Study of tobacco company RRPs reveals tax increases applied unequally
New Zealand's largest tobacco company is not keeping the recommended retail pricing for its leading budget brand in line with tobacco excise tax increases, according to a new University of Otago study.
From 2010, the government has introduced annual excise tax increases of 10% each year until 2016 to reduce smoking prevalence and support the goal of becoming a Smokefree nation by 2025.
The new Otago study collected price data from more than 450 tobacco retailers throughout New Zealand on three British American Tobacco factory-made cigarette brands (premium, mainstream, and budget) and one roll-your-own tobacco brand. The prices were checked before and after the 2014 10% tax increase.

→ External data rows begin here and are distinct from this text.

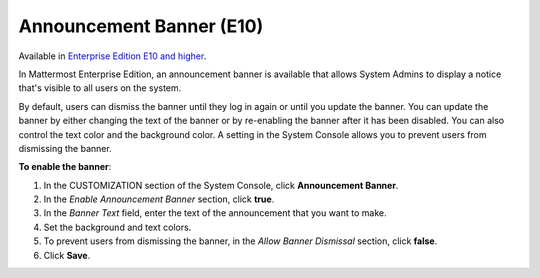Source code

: Announcement Banner (E10)
=========================

Available in `Enterprise Edition E10 and higher <https://about.mattermost.com/pricing/>`__.

In Mattermost Enterprise Edition, an announcement banner is available that allows System Admins to display a notice that's visible to all users on the system.

.. image:: ../images/announcement-banner-1106x272.png
  :width: 1106
  :height: 272
  :alt: Shows the announcement banner at the top of the user's screen.

By default, users can dismiss the banner until they log in again or until you update the banner. You can update the banner by either changing the text of the banner or by re-enabling the banner after it has been disabled. You can also control the text color and the background color. A setting in the System Console allows you to prevent users from dismissing the banner.

**To enable the banner**:

1. In the CUSTOMIZATION section of the System Console, click **Announcement Banner**.
2. In the *Enable Announcement Banner* section, click **true**.
3. In the *Banner Text* field, enter the text of the announcement that you want to make.
4. Set the background and text colors.
5. To prevent users from dismissing the banner, in the *Allow Banner Dismissal* section, click **false**.
6. Click **Save**.
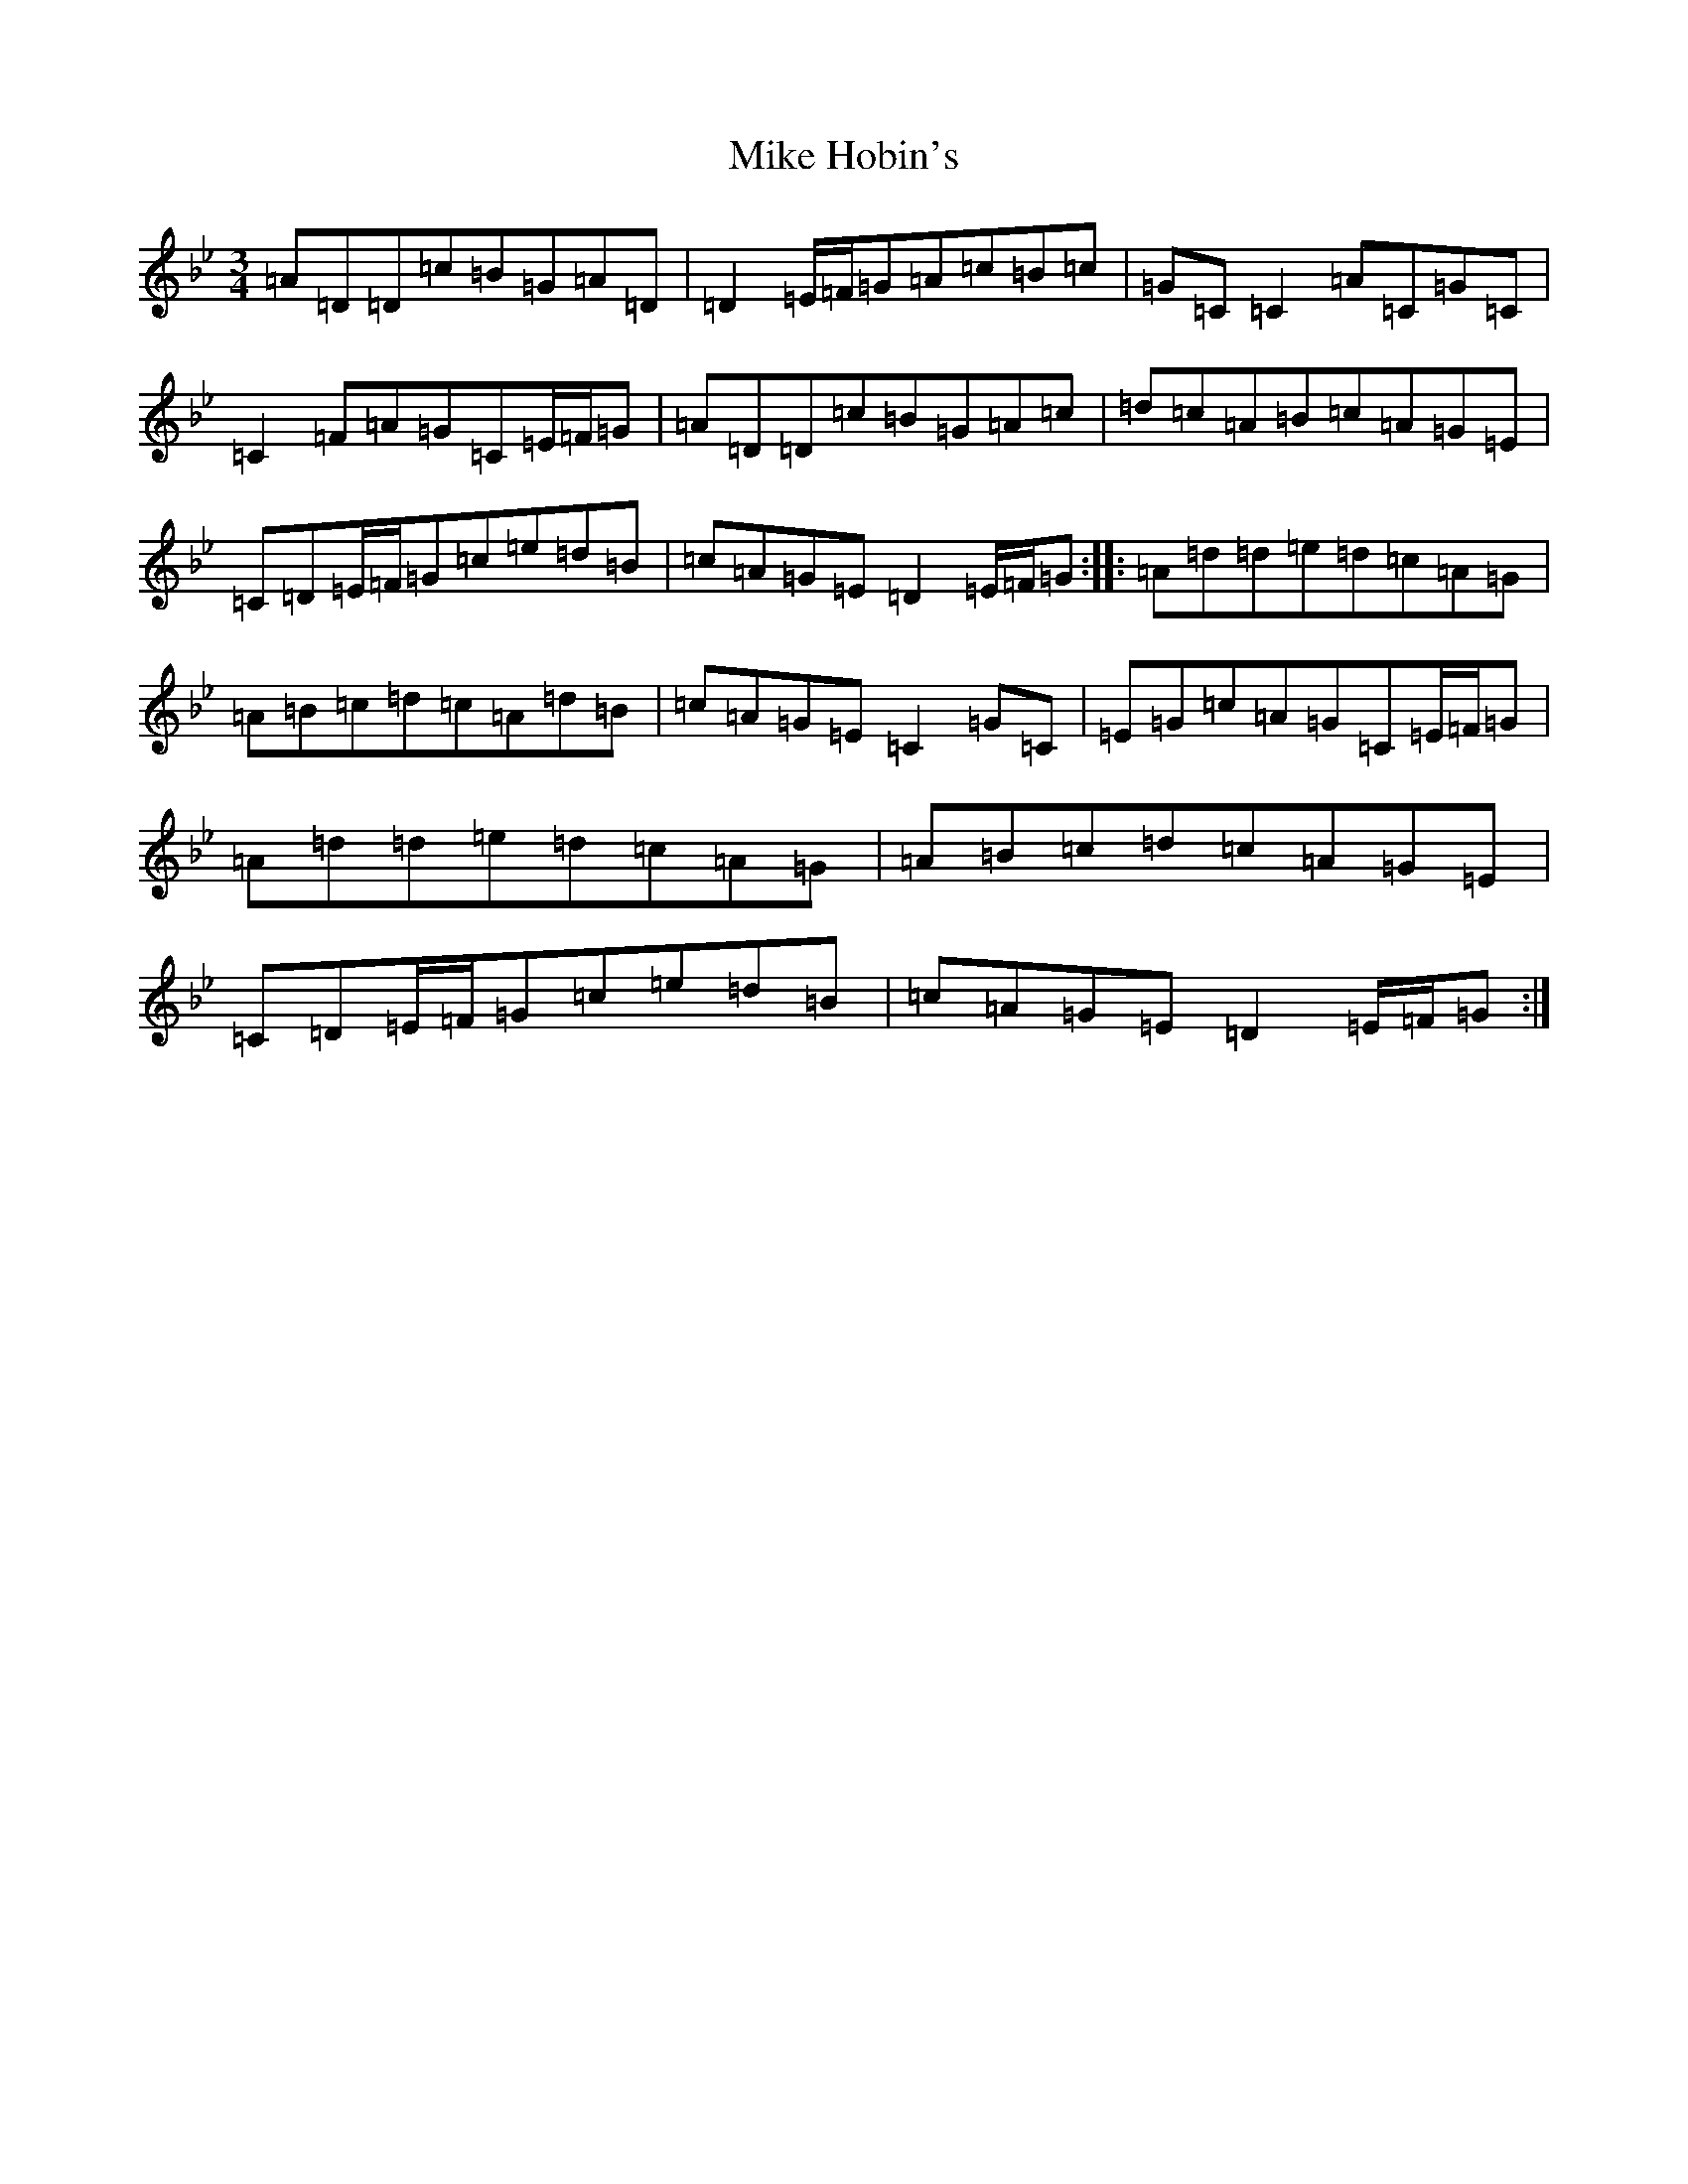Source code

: X: 14144
T: Mike Hobin's
S: https://thesession.org/tunes/5883#setting17796
Z: A Dorian
R: mazurka
M:3/4
L:1/8
K: C Dorian
=A=D=D=c=B=G=A=D|=D2=E/2=F/2=G=A=c=B=c|=G=C=C2=A=C=G=C|=C2=F=A=G=C=E/2=F/2=G|=A=D=D=c=B=G=A=c|=d=c=A=B=c=A=G=E|=C=D=E/2=F/2=G=c=e=d=B|=c=A=G=E=D2=E/2=F/2=G:||:=A=d=d=e=d=c=A=G|=A=B=c=d=c=A=d=B|=c=A=G=E=C2=G=C|=E=G=c=A=G=C=E/2=F/2=G|=A=d=d=e=d=c=A=G|=A=B=c=d=c=A=G=E|=C=D=E/2=F/2=G=c=e=d=B|=c=A=G=E=D2=E/2=F/2=G:|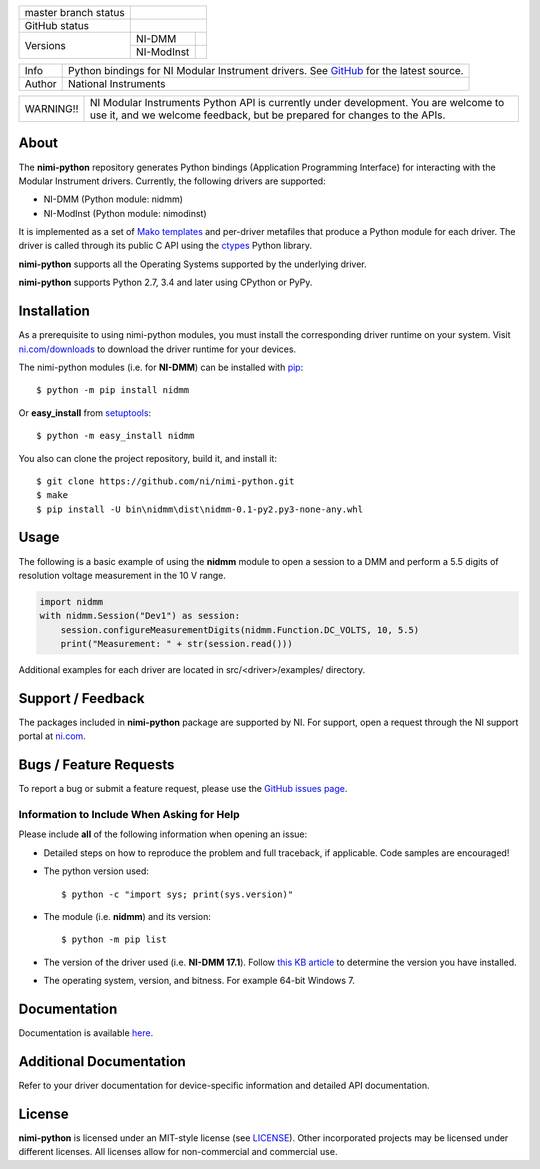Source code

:+----------------------+------------------------------------------------------------+
| master branch status | |BuildStatus| |Docs| |MITLicense|                          |
+----------------------+------------------------------------------------------------+
| GitHub status        | |OpenIssues| |OpenPullRequests|                            |
+----------------------+------------+-----------------------------------------------+
| Versions             | NI-DMM     | |DMMLatestVersion| |DMMPythonVersion|         |
|                      +------------+-----------------------------------------------+
|                      | NI-ModInst | |ModInstLatestVersion| |ModInstPythonVersion| |
+----------------------+------------+-----------------------------------------------+

===========  =================================================================================================================
Info         Python bindings for NI Modular Instrument drivers. See `GitHub <https://github.com/ni/nimi-python/>`_ for the latest source.
Author       National Instruments
===========  =================================================================================================================

+-----------+-----------------------------------------------------------------------+
| WARNING!! | NI Modular Instruments Python API is currently under development. You |
|           | are welcome to use it, and we welcome feedback, but be prepared for   |
|           | changes to the APIs.                                                  |
+-----------+-----------------------------------------------------------------------+

.. _about-section:

.. image:: https://raw.githubusercontent.com/ni/nimi-python/master/docs/_static/python-dmm-small.jpg
   :alt: NI Digital Multimeter with Python logo
   :align: center

About
=====

The **nimi-python** repository generates Python bindings (Application Programming Interface) for interacting with the Modular Instrument drivers. Currently, the following drivers are supported:

* NI-DMM (Python module: nidmm)
* NI-ModInst (Python module: nimodinst)

It is implemented as a set of `Mako templates <http://makotemplates.org>`_ and per-driver metafiles that produce a Python module for each driver. The driver is called through its public C API using the
`ctypes <https://docs.python.org/2/library/ctypes.html>`_ Python library.

**nimi-python** supports all the Operating Systems supported by the underlying driver.

**nimi-python** supports Python 2.7, 3.4 and later using CPython or PyPy.

.. _installation-section:

Installation
============

As a prerequisite to using nimi-python modules, you must install the corresponding driver runtime on your system. Visit `ni.com/downloads <http://www.ni.com/downloads/>`_ to download the driver runtime for your devices.

The nimi-python modules (i.e. for **NI-DMM**) can be installed with `pip <http://pypi.python.org/pypi/pip>`_::

  $ python -m pip install nidmm

Or **easy_install** from
`setuptools <http://pypi.python.org/pypi/setuptools>`_::

  $ python -m easy_install nidmm

You also can clone the project repository, build it, and install it::

  $ git clone https://github.com/ni/nimi-python.git
  $ make
  $ pip install -U bin\nidmm\dist\nidmm-0.1-py2.py3-none-any.whl

.. _usage-section:

Usage
=====

The following is a basic example of using the **nidmm** module to open a session to a DMM and perform a 5.5 digits of resolution voltage measurement in the 10 V range.

.. code-block:: python

    import nidmm
    with nidmm.Session("Dev1") as session:
        session.configureMeasurementDigits(nidmm.Function.DC_VOLTS, 10, 5.5)
        print("Measurement: " + str(session.read()))

Additional examples for each driver are located in src/<driver>/examples/ directory.

.. _support-section:

Support / Feedback
==================

The packages included in **nimi-python** package are supported by NI. For support, open
a request through the NI support portal at `ni.com <http://www.ni.com>`_.

.. _bugs-section:

Bugs / Feature Requests
=======================

To report a bug or submit a feature request, please use the
`GitHub issues page <https://github.com/ni/nimi-python/issues>`_.

Information to Include When Asking for Help
-------------------------------------------

Please include **all** of the following information when opening an issue:

- Detailed steps on how to reproduce the problem and full traceback, if
  applicable. Code samples are encouraged!

- The python version used::

  $ python -c "import sys; print(sys.version)"

- The module (i.e. **nidmm**) and its version::

  $ python -m pip list

- The version of the driver used (i.e. **NI-DMM 17.1**). Follow
  `this KB article <http://digital.ni.com/express.nsf/bycode/ex8amn>`_
  to determine the version you have installed.

- The operating system, version, and bitness. For example 64-bit Windows 7.

.. _documentation-section:

Documentation
=============

Documentation is available `here <http://nimi-python.readthedocs.io>`_.

Additional Documentation
========================

Refer to your driver documentation for device-specific information and detailed API documentation.

.. _license-section:

License
=======

**nimi-python** is licensed under an MIT-style license (see
`LICENSE <https://github.com/ni/nimi-python/blob/master/LICENSE>`_).
Other incorporated projects may be licensed under different licenses. All
licenses allow for non-commercial and commercial use.

.. |BuildStatus| image:: https://img.shields.io/travis/ni/nimi-python.svg
    :alt: Build Status - master branch
    :scale: 100%
    :target: https://travis-ci.org/ni/nimi-python

.. |Docs| image:: https://readthedocs.org/projects/nimi-python/badge/?version=latest
    :alt: Documentation Status - master branch
    :scale: 100%
    :target: https://nimi-python.readthedocs.io/en/latest/?badge=latest

.. |MITLicense| image:: https://img.shields.io/badge/License-MIT-yellow.svg
    :alt: MIT License
    :scale: 100%
    :target: https://opensource.org/licenses/MIT

.. |CoverageStatus| image:: https://coveralls.io/repos/github/ni/nimi-python/badge.svg?branch=master
    :alt: Test Coverage - master branch
    :scale: 100%
    :target: https://coveralls.io/github/ni/nimi-python?branch=master

.. |DMMLatestVersion| image:: http://img.shields.io/pypi/v/nidmm.svg
    :alt: Latest NI-DMM Version
    :scale: 100%
    :target: http://pypi.python.org/pypi/nidmm

.. |ModInstLatestVersion| image:: http://img.shields.io/pypi/v/nimodinst.svg
    :alt: Latest NI-ModInst Version
    :scale: 100%
    :target: http://pypi.python.org/pypi/nimodinst

.. |DMMPythonVersion| image:: http://img.shields.io/pypi/pyversions/nidmm.svg
    :alt: NI-DMM supported Python versions
    :scale: 100%
    :target: http://pypi.python.org/pypi/nidmm

.. |ModInstPythonVersion| image:: http://img.shields.io/pypi/pyversions/nimodinst.svg
    :alt: NI-ModInst supported Python versions
    :scale: 100%
    :target: http://pypi.python.org/pypi/nimodinst

.. |OpenIssues| image:: https://img.shields.io/github/issues/ni/nimi-python.svg
    :alt: Open Issues + Pull Requests
    :scale: 100%
    :target: https://github.com/ni/nimi-python/issues

.. |OpenPullRequests| image:: https://img.shields.io/github/issues-pr/ni/nimi-python.svg
    :alt: Open Pull Requests
    :scale: 100%
    :target: https://github.com/ni/nimi-python/pulls

..  |CoverageStatus|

Study lead author Dr Louise Marsh says that when she and her colleagues examined the recommended prices for these products they found that the dominant tobacco company in New Zealand had not increased these evenly across their product range.
"The net effect is that some smokers would not have faced the tax increase the government intended. Specifically, our findings show the full excise tax increase was not applied to the retail price of British American Tobacco's budget brand—which increased only 3%—while brands in other price partitions showed higher than expected price increases."
"The increasing price differential between budget brands, and mainstream and premium brands, in the New Zealand market may encourage smokers to move to cheaper brands rather than quit. This reaction would work against New Zealand's Smokefree 2025 goal," says Dr Marsh.
"Excise taxes can be highly effective in reducing smoking prevalence and should play a pivotal role in supporting the nation's Smokefree goal. However, uneven application of tax increases to budget brands will not encourage quitting but simply sustain smokers' behaviour."
The study suggests that ongoing excise tax adjustments may benefit from modification.
"First, larger increases of at least 20% could make the current cross-subsidisation between brands more difficult to sustain. Second, a surprise one-off large tax increases of 40% would not allow tobacco companies to plan ahead as they currently may. These modifications would accelerate achievement of a Smokefree Aotearoa by 2025," Dr Marsh says.
The article is published in the prestigious international journal Tobacco Control.